Massive permafrost thaws may be too late to stop
A new international research study led by climate change experts from the University of Leeds, University of Exeter, and the Met Office has found that global warming may thaw around 20% more permafrost than previously thought.
Permafrost – which is defined as soil that has been frozen for at least two continuous years – contains large quantities of carbon stored in the organic matter frozen in the soil. When it unfreezes, the organic matter begins to decompose, releasing greenhouse gases like carbon dioxide and methane.
Scientists estimate that there is more carbon contained in permafrost than is currently present in our atmosphere. Needless to say, the thawing of permafrost around the world could cause a significant increase in the amount of greenhouse gases swirling around the planet.

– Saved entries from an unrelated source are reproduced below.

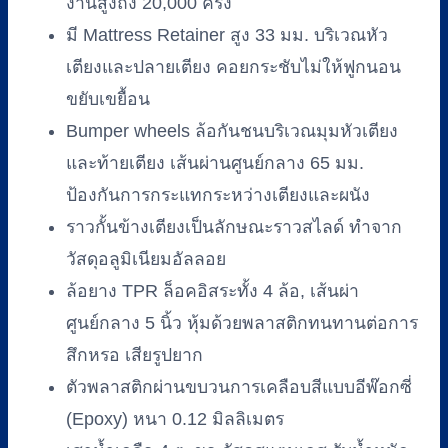
งานสูงถึง 20,000 ครั้ง
มี Mattress Retainer สูง 33 มม. บริเวณหัว
เตียงและปลายเตียง คอยกระชับไม่ให้ฟูกนอน
ขยับเขยื้อน
Bumper wheels ล้อกันชนบริเวณมุมหัวเตียง
และท้ายเตียง เส้นผ่านศูนย์กลาง 65 มม.
ป้องกันการกระแทกระหว่างเตียงและผนัง
ราวกั้นข้างเตียงเป็นลักษณะราวสไลด์ ทำจาก
วัสดุอลูมิเนียมอัลลอย
ล้อยาง TPR ล็อคอิสระทั้ง 4 ล้อ, เส้นผ่า
ศูนย์กลาง 5 นิ้ว หุ้มด้วยพลาสติกทนทานต่อการ
สึกหรอ เสียรูปยาก
ตัวพลาสติกผ่านขบวนการเคลือบสีแบบอีพ๊อกซี่
(Epoxy) หนา 0.12 มิลลิเมตร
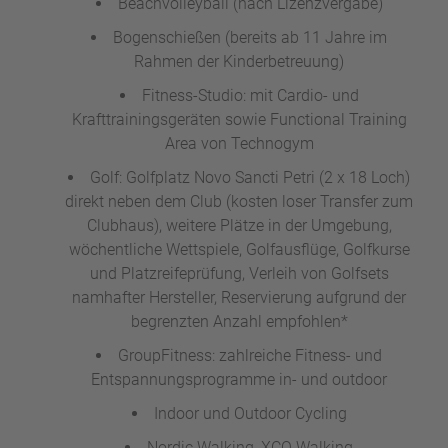
Beachvolleyball (nach Lizenzvergabe)
Bogenschießen (bereits ab 11 Jahre im
Rahmen der Kinderbetreuung)
Fitness-Studio: mit Cardio- und
Krafttrainingsgeräten sowie Functional Training
Area von Technogym
Golf: Golfplatz Novo Sancti Petri (2 x 18 Loch)
direkt neben dem Club (kosten loser Transfer zum
Clubhaus), weitere Plätze in der Umgebung,
wöchentliche Wettspiele, Golfausflüge, Golfkurse
und Platzreifeprüfung, Verleih von Golfsets
namhafter Hersteller, Reservierung aufgrund der
begrenzten Anzahl empfohlen*
GroupFitness: zahlreiche Fitness- und
Entspannungsprogramme in- und outdoor
Indoor und Outdoor Cycling
Nordic Walking, XCO Walking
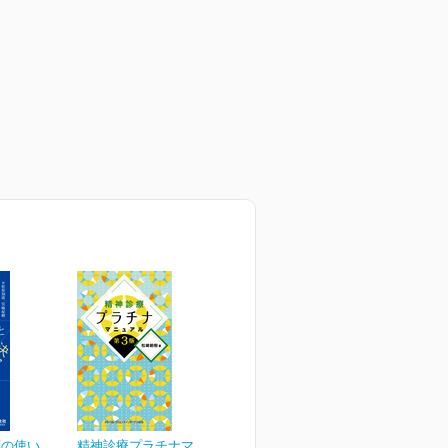
薬の使い
精神診療プラチナマニュア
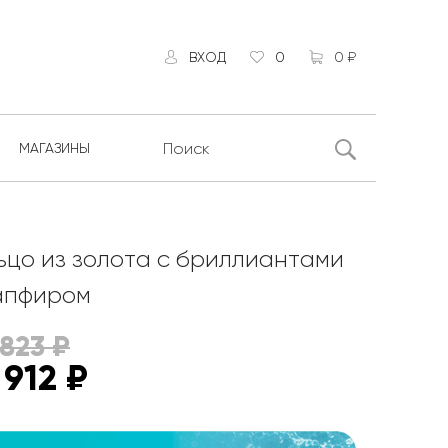
ВХОД
0
0 ₽
МАГАЗИНЫ
ьцо из золота с бриллиантами
апфиром
 823
₽
 912
₽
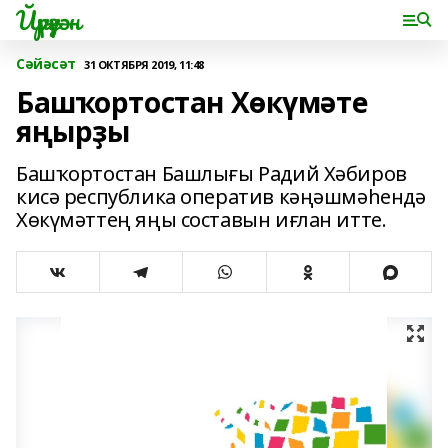
Йүрүҙән
Сәйәсәт
31 ОКТЯБРЯ 2019, 11:48
Башҡортостан Хөкүмәте
яңырҙы
Башҡортостан Башлығы Радий Хәбиров
кисә республика оператив кәңәшмәһендә
Хөкүмәттең яңы составын иғлан итте.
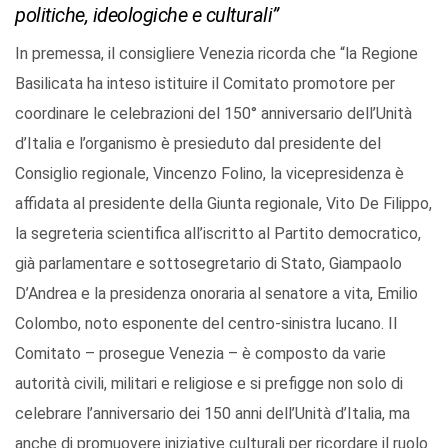
politiche, ideologiche e culturali”
In premessa, il consigliere Venezia ricorda che “la Regione
Basilicata ha inteso istituire il Comitato promotore per
coordinare le celebrazioni del 150° anniversario dell’Unità
d’Italia e l’organismo è presieduto dal presidente del
Consiglio regionale, Vincenzo Folino, la vicepresidenza è
affidata al presidente della Giunta regionale, Vito De Filippo,
la segreteria scientifica all’iscritto al Partito democratico,
già parlamentare e sottosegretario di Stato, Giampaolo
D’Andrea e la presidenza onoraria al senatore a vita, Emilio
Colombo, noto esponente del centro-sinistra lucano. Il
Comitato – prosegue Venezia – è composto da varie
autorità civili, militari e religiose e si prefigge non solo di
celebrare l’anniversario dei 150 anni dell’Unità d’Italia, ma
anche di promuovere iniziative culturali per ricordare il ruolo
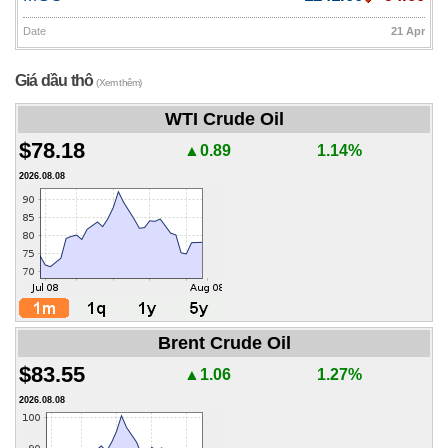
Date
21 Apr
Giá dầu thô
(Xem thêm)
WTI Crude Oil
$78.18
▲0.89
1.14%
2026.08.08
Brent Crude Oil
$83.55
▲1.06
1.27%
2026.08.08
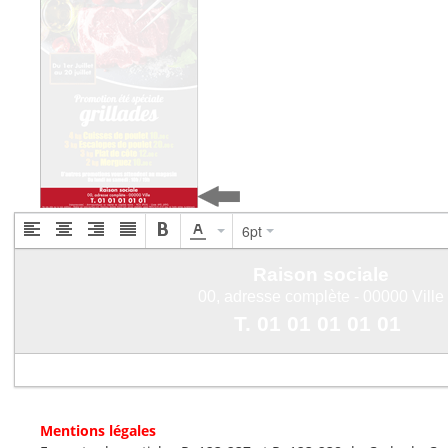
6pt
Mentions légales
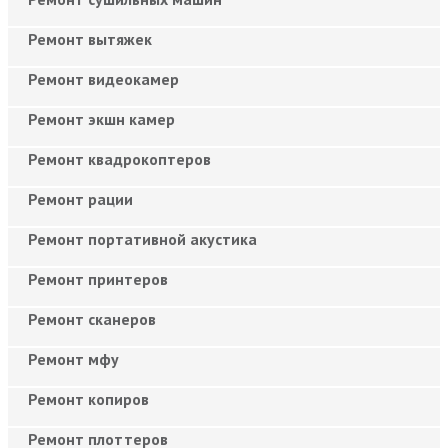
Ремонт вытяжек
Ремонт видеокамер
Ремонт экшн камер
Ремонт квадрокоптеров
Ремонт рации
Ремонт портативной акустика
Ремонт принтеров
Ремонт сканеров
Ремонт мфу
Ремонт копиров
Ремонт плоттеров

The study suggests that permafrost may be more sensitive to the effects of global warming than previously thought. Researchers believe almost 4 million square kilometers of permafrost could be lost for every additional degree of global warming experienced. Furthermore, recent studies have found that the Arctic is warming at about twice the rate as the rest of the world – causing a permafrost thaw across vast tracts of frozen tundra.
Besides the negative impact of additional greenhouse gases, thawing permafrost can also affect the stability of buildings located in high-latitude cities. About 35 million people live in the permafrost zone, which includes three cities built on continuous permafrost along with many other smaller communities. Thawing of this previously frozen ground could cause buildings and roads to become unstable and even collapse.
How can this problem be stopped? Well, the researchers believe that widespread permafrost thaws can be avoided if we are able to meet our agreed upon global climate targets.
“A lower stabilization target of 1.5ºC would save approximately two million square kilometers of permafrost,” says Dr. Sarah Chadburn of the University of Leeds. “Achieving the ambitious Paris Agreement climate targets could limit permafrost loss. For the first time we have calculated how much could be saved.”
By using a unique combination of global climate models and observed data, researchers were able to come up with a solid estimate of the global loss of permafrost under proposed climate stabilization targets.
“The advantage of our approach is that permafrost loss can be estimated for any policy-relevant global warming scenario,” explained Dr. Eleanor Burke from the Met Office Hadley Centre. “The ability to more accurately assess permafrost loss can hopefully feed into a greater understanding of the impact of global warming and potentially inform global warming policy.”
Although even stabilizing our climate at just 2°C above pre-industrial levels would lead to thawing of more than 40% of today’s permafrost regions, it’s not enough to give up just yet. Continuing studies such as this can help us gain a better understanding of the actions we need to take in order to curtail climate change and lead to a better future.